--- BEGIN TEXT EXCERPT ---
6

I would like to add data to at least three tables with one query. I thought of something like this:

WITH ins AS (
  INSERT INTO core.adr
    (street, "number", postal_code, city)
  VALUES
    ('test 1', '25a', '00912', 'villageman')
  RETURNING id)
INSERT INTO core.adr_information
  (idref, info)
SELECT id, 'test data'
FROM ins;

which works perfectly for exactly two tables.

Main problem here is, that all additional queries require the id value from the first INSERT query, which seems not manageable this way. I think it could be easily done with a stored procedure or transaction, but I would like the solution to be a simple and solid query.

Am I overlooking something? Is it possible that way or another (no stored procedures* or transactions)?


Note

* Altough, strictly speaking, Postgres does not have stored procedures, only functions, as @Erwin Brandstetter rightly pointed out via comments. See this series of posts for relevant information.

  • 1
    other way - trigger on one table with insert into any number of other – a_vlad May 31 '16 at 1:29
  • 1
    What makes it seem not manageable this way? Because it is. – Erwin Brandstetter May 31 '16 at 1:33
4

I think you can easily pile the CTEs on top of each other, like so:

WITH ins AS (
  INSERT INTO core.adr
    (street, "number", postal_code, city)
  VALUES
    ('test 1', '25a', '00912', 'villageman')
--- END TEXT EXCERPT ---
--- BEGIN SOURCE DATA ---
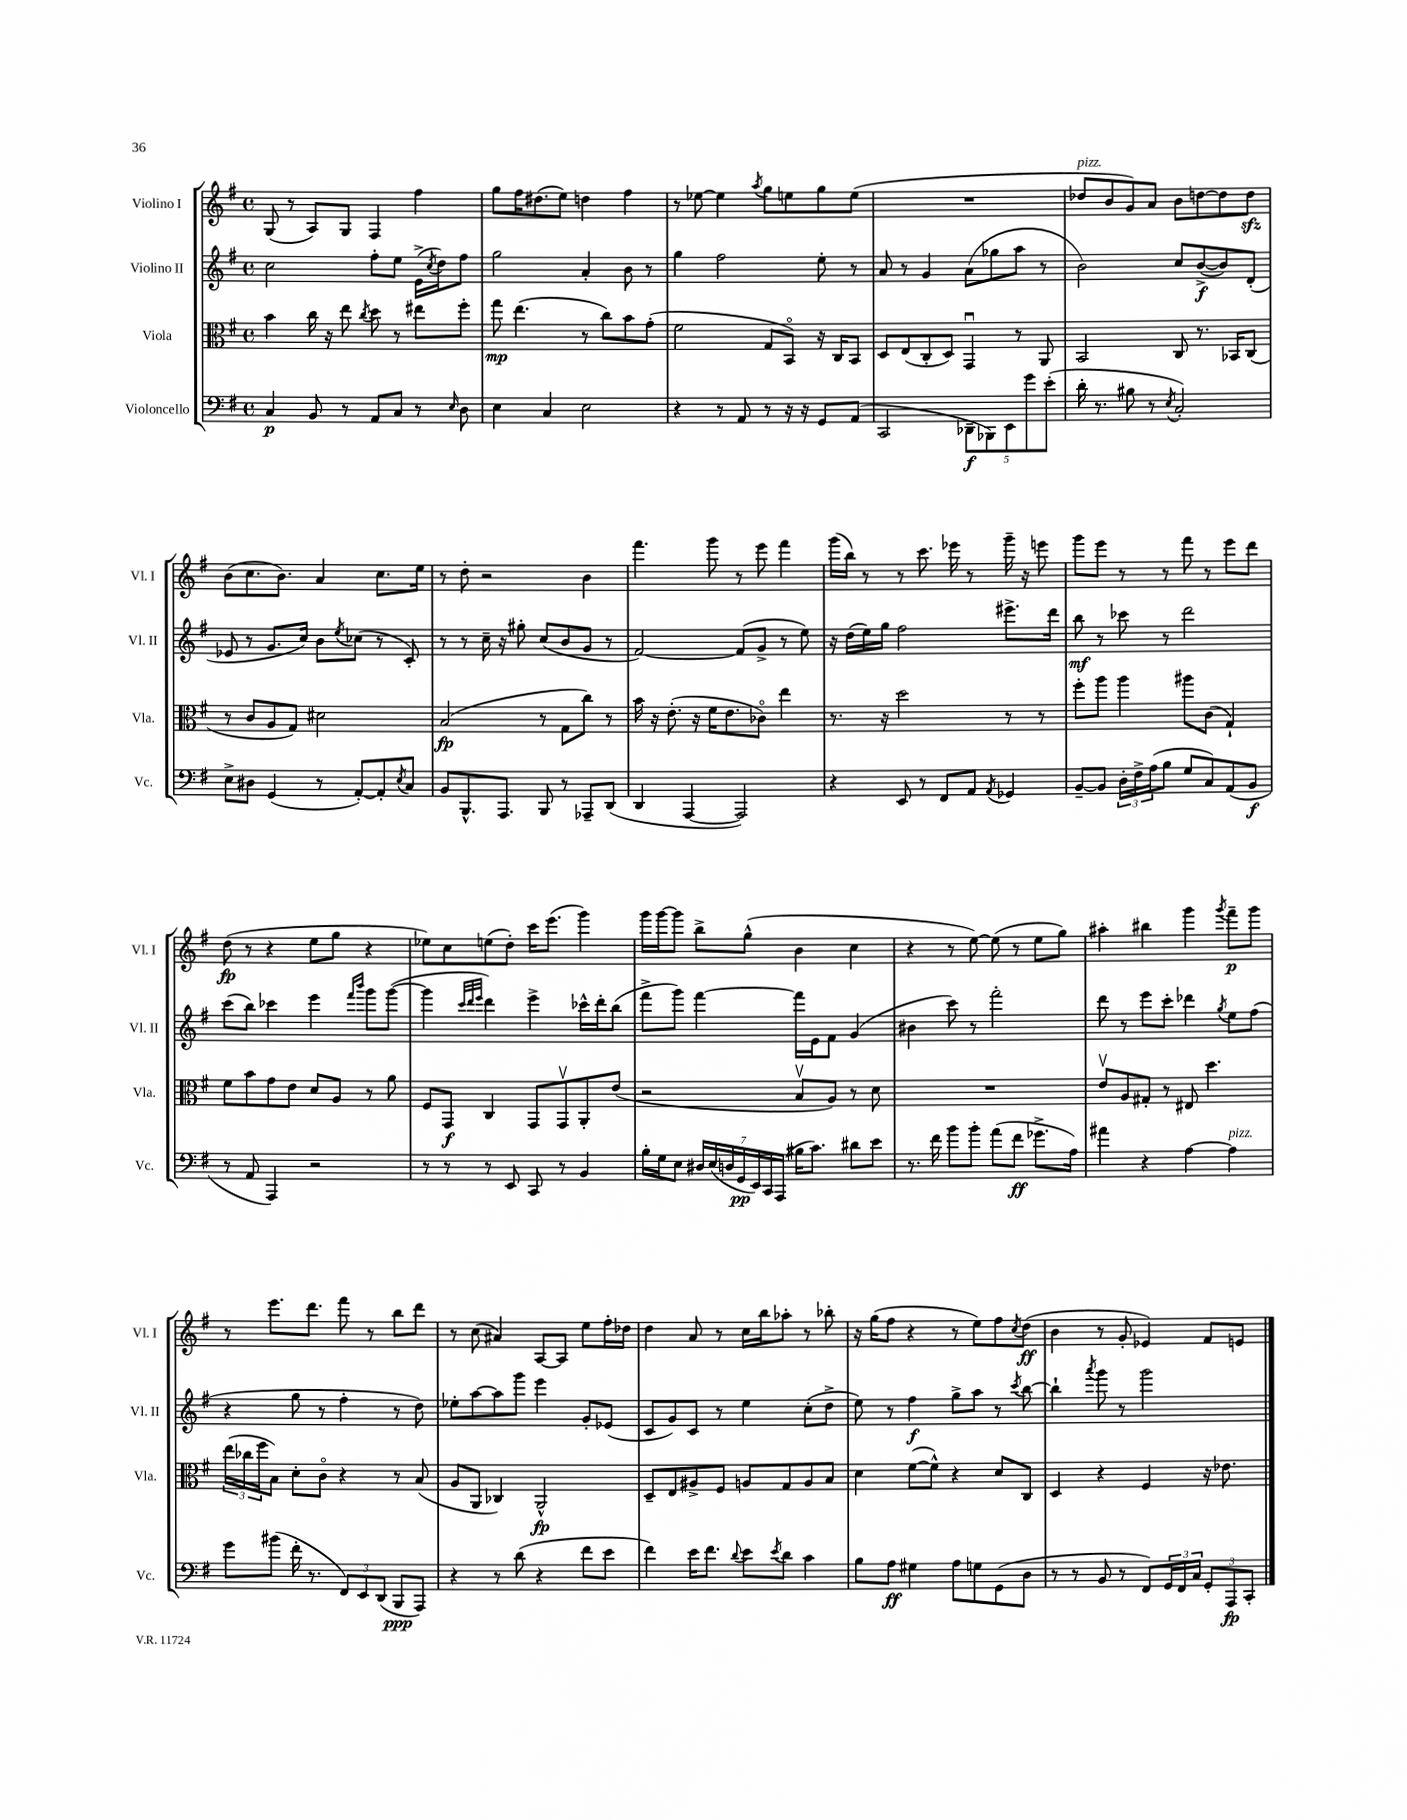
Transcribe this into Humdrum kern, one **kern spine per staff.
--- END SOURCE DATA ---
**EXERCISE BRIEF**
According to the note in the text on multi-table inserts, what does Postgres have instead of stored procedures?

**PROBLEM SOLUTION**
Only functions.